▶ Collected data:

= = = =

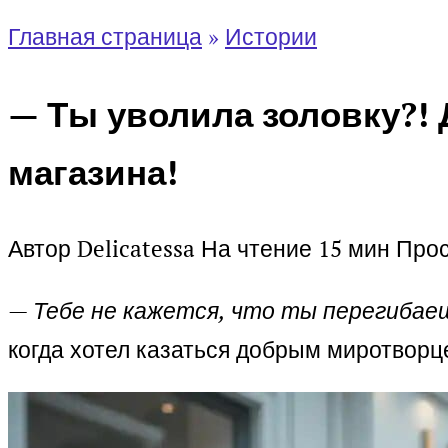
Главная страница
»
Истории
— Ты уволила золовку?! 
магазина!
Автор
Delicatessa
На чтение
15 мин
Про
—
Тебе не кажется, что ты перегибае
когда хотел казаться добрым миротворце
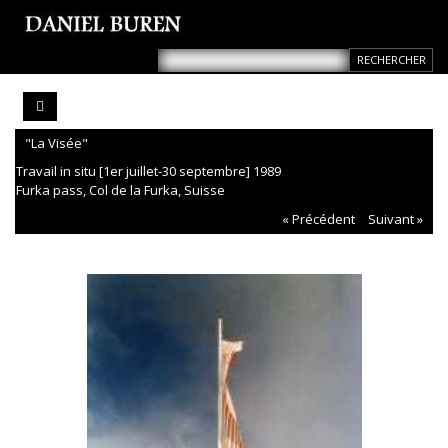
"La Visée"
Travail in situ [1er juillet-30 septembre] 1989
Furka pass, Col de la Furka, Suisse
« Précédent
Suivant »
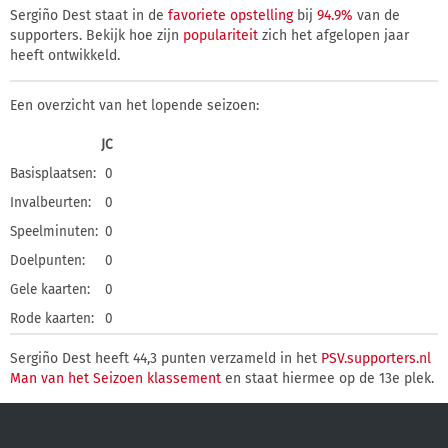
Sergiño Dest staat in de
favoriete opstelling
bij
94.9%
van de
supporters. Bekijk hoe zijn
populariteit
zich het afgelopen jaar
heeft ontwikkeld.
Een overzicht van het lopende seizoen:
JC
Basisplaatsen:
0
Invalbeurten:
0
Speelminuten:
0
Doelpunten:
0
Gele kaarten:
0
Rode kaarten:
0
Sergiño Dest heeft 44,3 punten verzameld in het
PSV.supporters.nl
Man van het Seizoen klassement
en staat hiermee op de 13e plek.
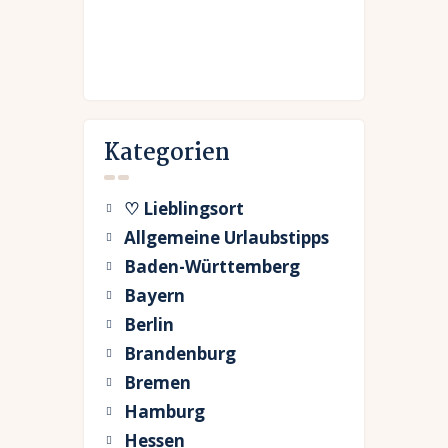
Kategorien
♡ Lieblingsort
Allgemeine Urlaubstipps
Baden-Württemberg
Bayern
Berlin
Brandenburg
Bremen
Hamburg
Hessen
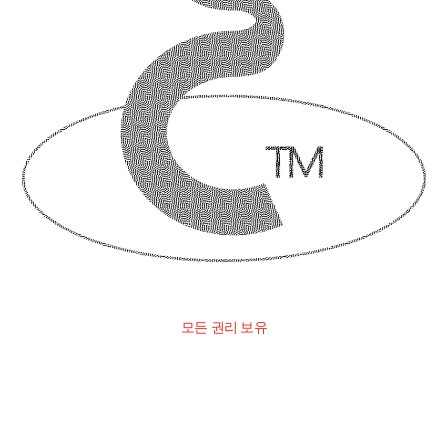
모든 권리 보유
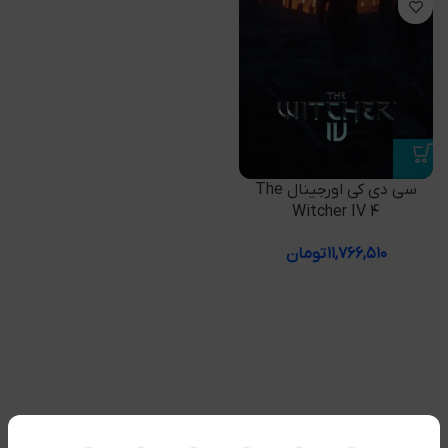
سی دی کی اورجینال The
Witcher IV 4
۱۱,۷۶۶,۵۱۰
تومان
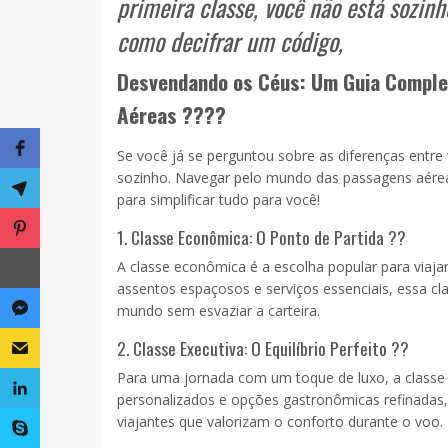
primeira classe, você não está sozin
como decifrar um código,
Desvendando os Céus: Um Guia Complet
Aéreas ????
Se você já se perguntou sobre as diferenças entre
sozinho. Navegar pelo mundo das passagens aére
para simplificar tudo para você!
1. Classe Econômica: O Ponto de Partida ??
A classe econômica é a escolha popular para via
assentos espaçosos e serviços essenciais, essa cl
mundo sem esvaziar a carteira.
2. Classe Executiva: O Equilíbrio Perfeito ??
Para uma jornada com um toque de luxo, a classe e
personalizados e opções gastronômicas refinadas, 
viajantes que valorizam o conforto durante o voo.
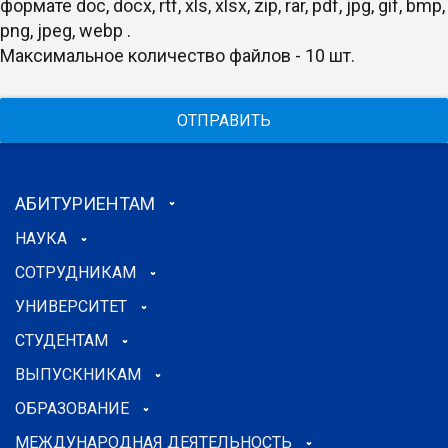
формате doc, docx, rtf, xls, xlsx, zip, rar, pdf, jpg, gif, bmp,
png, jpeg, webp .
Максимальное количество файлов - 10 шт.
ОТПРАВИТЬ
АБИТУРИЕНТАМ
НАУКА
СОТРУДНИКАМ
УНИВЕРСИТЕТ
СТУДЕНТАМ
ВЫПУСКНИКАМ
ОБРАЗОВАНИЕ
МЕЖДУНАРОДНАЯ ДЕЯТЕЛЬНОСТЬ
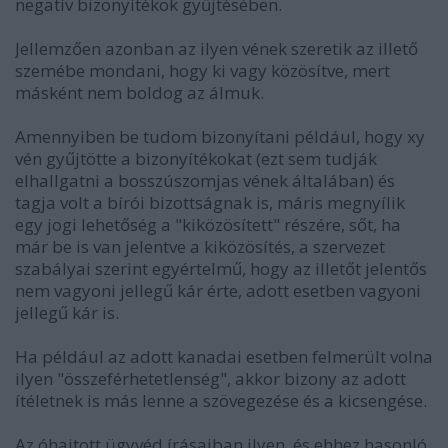
negatív bizonyítékok gyűjtésében.
Jellemzően azonban az ilyen vének szeretik az illető
szemébe mondani, hogy ki vagy közösítve, mert
másként nem boldog az álmuk.
Amennyiben be tudom bizonyítani például, hogy xy
vén gyűjtötte a bizonyítékokat (ezt sem tudják
elhallgatni a bosszúszomjas vének általában) és
tagja volt a bírói bizottságnak is, máris megnyílik
egy jogi lehetőség a "kiközösített" részére, sőt, ha
már be is van jelentve a kiközösítés, a szervezet
szabályai szerint egyértelmű, hogy az illetőt jelentős
nem vagyoni jellegű kár érte, adott esetben vagyoni
jellegű kár is.
Ha például az adott kanadai esetben felmerült volna
ilyen "összeférhetetlenség", akkor bizony az adott
ítéletnek is más lenne a szövegezése és a kicsengése.
Az óhajtott ügyvéd írásaiban ilyen, és ehhez hasonló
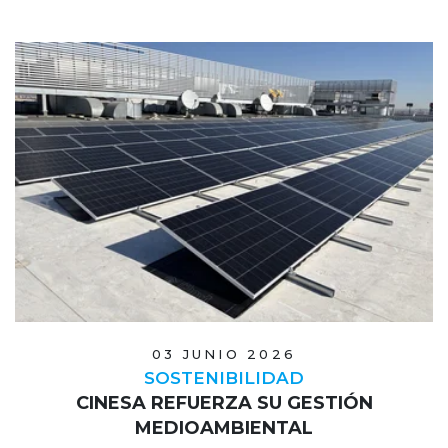
03 JUNIO 2026
SOSTENIBILIDAD
CINESA REFUERZA SU GESTIÓN
MEDIOAMBIENTAL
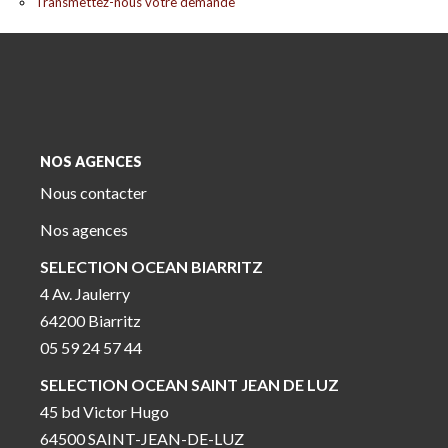
Transmettez-nous votre demande
NOS AGENCES
Nous contacter
Nos agences
SELECTION OCEAN BIARRITZ
4 Av. Jaulerry
64200 Biarritz
05 59 24 57 44
SELECTION OCEAN SAINT JEAN DE LUZ
45 bd Victor Hugo
64500 SAINT-JEAN-DE-LUZ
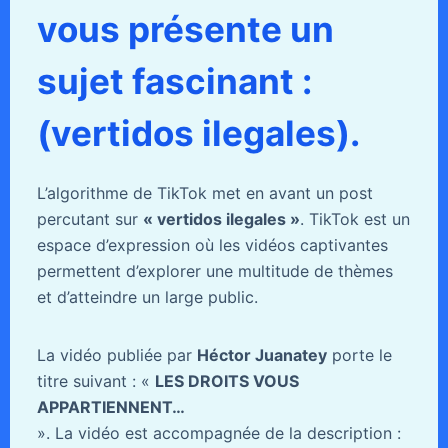
vous présente un
sujet fascinant :
(vertidos ilegales).
L’algorithme de TikTok met en avant un post
percutant sur
« vertidos ilegales »
. TikTok est un
espace d’expression où les vidéos captivantes
permettent d’explorer une multitude de thèmes
et d’atteindre un large public.
La vidéo publiée par
Héctor Juanatey
porte le
titre suivant : «
LES DROITS VOUS
APPARTIENNENT…
». La vidéo est accompagnée de la description :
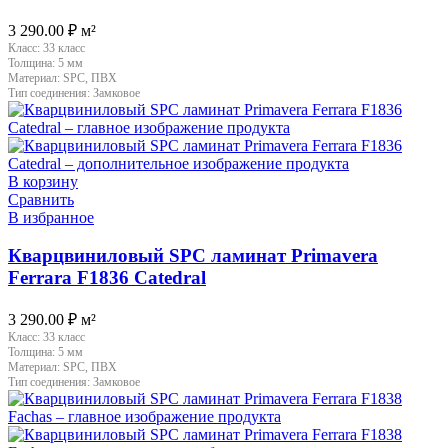
3 290.00
₽
м²
Класс:
33 класс
Толщина:
5 мм
Материал:
SPC, ПВХ
Тип соединения:
Замковое
В корзину
Сравнить
В избранное
Кварцвиниловый SPC ламинат Primavera
Ferrara F1836 Catedral
3 290.00
₽
м²
Класс:
33 класс
Толщина:
5 мм
Материал:
SPC, ПВХ
Тип соединения:
Замковое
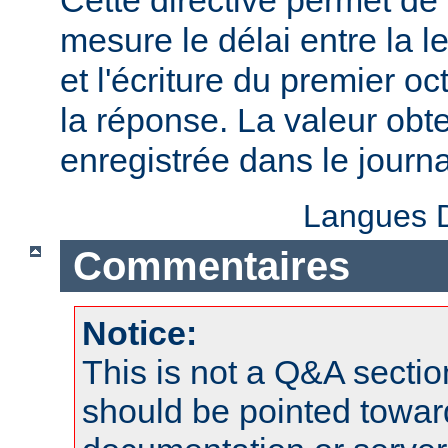
Cette directive permet de 
mesure le délai entre la l
et l'écriture du premier oc
la réponse. La valeur obt
enregistrée dans le journa
Langues D
Commentaires
Notice:
This is not a Q&A sect
should be pointed towar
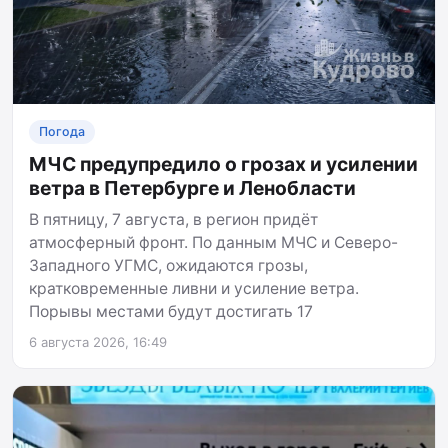
Погода
МЧС предупредило о грозах и усилении
ветра в Петербурге и Ленобласти
В пятницу, 7 августа, в регион придёт
атмосферный фронт. По данным МЧС и Северо-
Западного УГМС, ожидаются грозы,
кратковременные ливни и усиление ветра.
Порывы местами будут достигать 17
6 августа 2026, 16:49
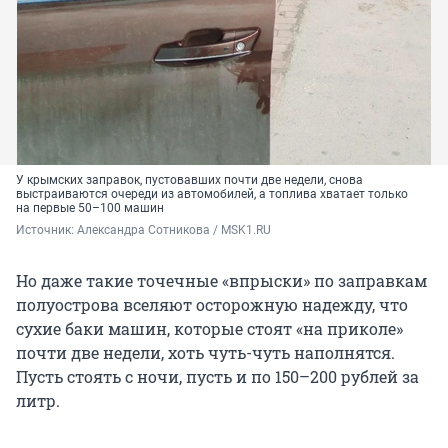
У крымских заправок, пустовавших почти две недели, снова
выстраиваются очереди из автомобилей, а топлива хватает только
на первые 50–100 машин
Источник: 
Александра Сотникова / MSK1.RU
Но даже такие точечные «впрыски» по заправкам
полуострова вселяют осторожную надежду, что
сухие баки машин, которые стоят «на приколе»
почти две недели, хоть чуть-чуть наполнятся.
Пусть стоять с ночи, пусть и по 150–200 рублей за
литр.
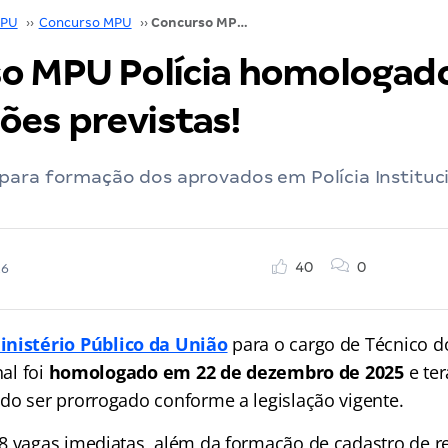
PU
››
Concurso MPU
››
Concurso MPU Polícia homologado! 400 nomeações previstas!
o MPU Polícia homologado
es previstas!
ara formação dos aprovados em Polícia Instituci
40
0
26
inistério Público da União
para o cargo de Técnico 
nal foi
homologado em 22 de dezembro de 2025
e ter
do ser prorrogado conforme a legislação vigente.
8 vagas imediatas, além da formação de cadastro de r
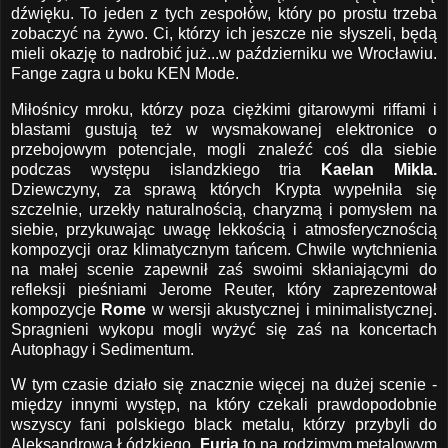
dźwięku. To jeden z tych zespołów, który po prostu trzeba
zobaczyć na żywo. Ci, którzy ich jeszcze nie słyszeli, będą
mieli okazję to nadrobić już...w październiku we Wrocławiu.
Fange zagra u boku KEN Mode.
Miłośnicy mroku, którzy poza ciężkimi gitarowymi riffami i
blastami gustują też w wysmakowanej elektronice o
przebojowym potencjale, mogli znaleźć coś dla siebie
podczas występu islandzkiego tria
Kaelan Mikla.
Dziewczyny, za sprawą których Krypta wypełniła się
szczelnie, urzekły naturalnością, charyzmą i pomysłem na
siebie, przykuwając uwagę lekkością i atmosferycznością
kompozycji oraz klimatycznym tańcem. Chwile wytchnienia
na małej scenie zapewnił zaś swoimi skłaniającymi do
refleksji pieśniami Jerome Reuter, który zaprezentował
kompozycje
Rome
w wersji akustycznej i minimalistycznej.
Spragnieni wykopu mogli wyżyć się zaś na koncertach
Autophagy i Sedimentum.
W tym czasie działo się znacznie więcej na dużej scenie -
między innymi występ, na który czekali prawdopodobnie
wszyscy fani polskiego black metalu, którzy przybyli do
Aleksandrowa Łódzkiego.
Furia
to na rodzimym metalowym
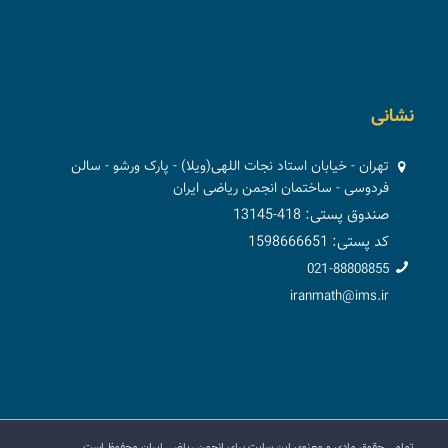
نشانی
تهران - خیابان استاد نجات اللهی(ویلا) - پارک ورشو - سالن
فردوسی - ساختمان انجمن ریاضی ایران
صندوق پستی: 418-13145
کد پستی: 1598666651
021-88808855
iranmath@ims.ir
تمامی حقوق مادی و معنوی این سایت برای انجمن ریاضی ایران محفوظ است.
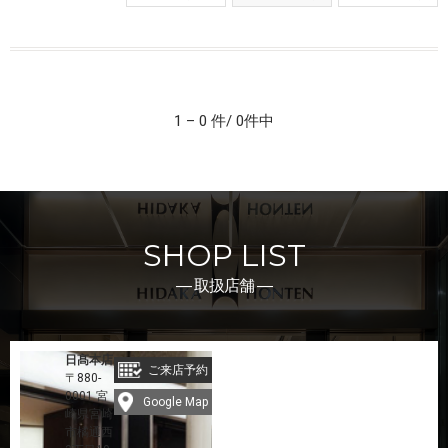
1 – 0 件/ 0件中
SHOP LIST
― 取扱店舗 ―
日髙本店
ご来店予約
〒880-
0001 宮
Google Map
崎県宮崎
市橘通西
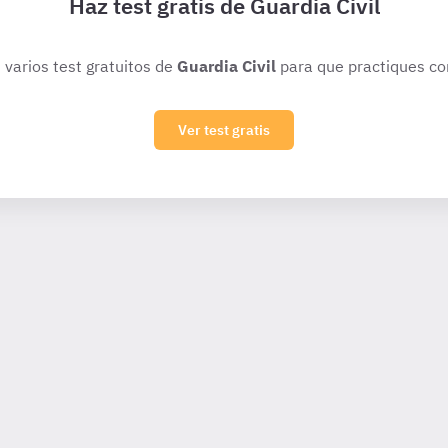
Haz test gratis de Guardia Civil
 varios test gratuitos de
Guardia Civil
para que practiques co
Ver test gratis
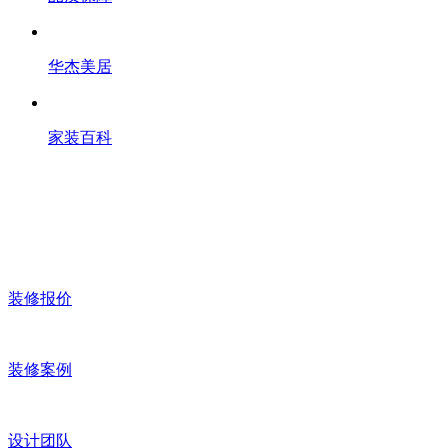
华杰美居
家装百科
装修报价
装修案例
设计团队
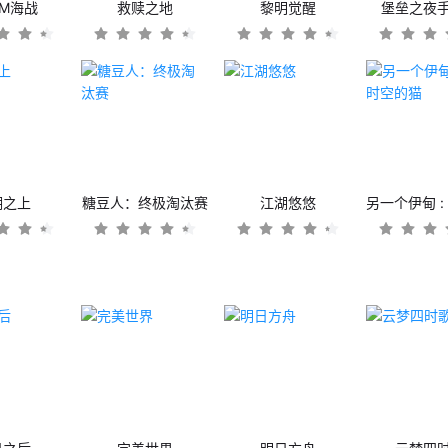
OM海战
救赎之地
黎明觉醒
堡垒之夜
潮之上
糖豆人：终极淘汰赛
江湖悠悠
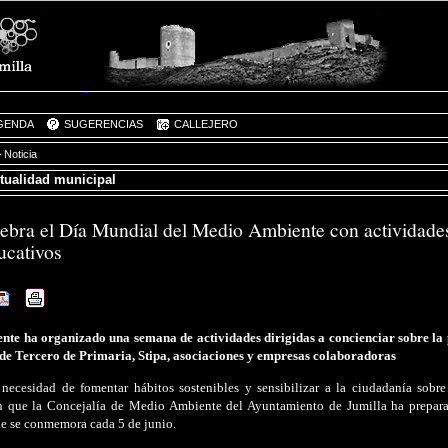
GENDA
SUGERENCIAS
CALLEJERO
 Noticia
ctualidad municipal
lebra el Día Mundial del Medio Ambiente con actividades 
ucativos
te ha organizado una semana de actividades dirigidas a concienciar sobre la p
 de Tercero de Primaria, Stipa, asociaciones y empresas colaboradoras
 necesidad de fomentar hábitos sostenibles y sensibilizar a la ciudadanía sobre
n que la Concejalía de Medio Ambiente del Ayuntamiento de Jumilla ha prepa
e se conmemora cada 5 de junio.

= = = =

▶ PROMPT: Reproduce everything from the beginning of the rows down to the line containing "МЕЖДУНАРОДНАЯ ДЕЯТЕЛЬНОСТЬ", with both ends included. Leave the pictures out of the answer.

▶ ANSWER TO THE PROBLEM:
Главная страница
»
Истории
— Ты уволила золовку?! 
магазина!
Автор
Delicatessa
На чтение
15 мин
Про
—
Тебе не кажется, что ты перегибае
когда хотел казаться добрым миротворце
"La Visée"
Travail in situ [1er juillet-30 septembre] 1989
Furka pass, Col de la Furka, Suisse
« Précédent
Suivant »
Sergiño Dest staat in de
favoriete opstelling
bij
94.9%
van de
supporters. Bekijk hoe zijn
populariteit
zich het afgelopen jaar
heeft ontwikkeld.
Een overzicht van het lopende seizoen:
JC
Basisplaatsen:
0
Invalbeurten:
0
Speelminuten:
0
Doelpunten:
0
Gele kaarten:
0
Rode kaarten:
0
Sergiño Dest heeft 44,3 punten verzameld in het
PSV.supporters.nl
Man van het Seizoen klassement
en staat hiermee op de 13e plek.
Kategorien
♡ Lieblingsort
Allgemeine Urlaubstipps
Baden-Württemberg
Bayern
Berlin
Brandenburg
Bremen
Hamburg
Hessen
모든 권리 보유
سی دی کی اورجینال The
Witcher IV 4
۱۱,۷۶۶,۵۱۰
تومان
primeira classe, você não está sozin
como decifrar um código,
Desvendando os Céus: Um Guia Complet
Aéreas ????
Se você já se perguntou sobre as diferenças entre
sozinho. Navegar pelo mundo das passagens aére
para simplificar tudo para você!
1. Classe Econômica: O Ponto de Partida ??
A classe econômica é a escolha popular para via
assentos espaçosos e serviços essenciais, essa cl
mundo sem esvaziar a carteira.
2. Classe Executiva: O Equilíbrio Perfeito ??
Para uma jornada com um toque de luxo, a classe e
personalizados e opções gastronômicas refinadas, 
viajantes que valorizam o conforto durante o voo.
формате doc, docx, rtf, xls, xlsx, zip, rar, pdf, jpg, gif, bmp,
png, jpeg, webp .
Максимальное количество файлов - 10 шт.
ОТПРАВИТЬ
АБИТУРИЕНТАМ
НАУКА
СОТРУДНИКАМ
УНИВЕРСИТЕТ
СТУДЕНТАМ
ВЫПУСКНИКАМ
ОБРАЗОВАНИЕ
МЕЖДУНАРОДНАЯ ДЕЯТЕЛЬНОСТЬ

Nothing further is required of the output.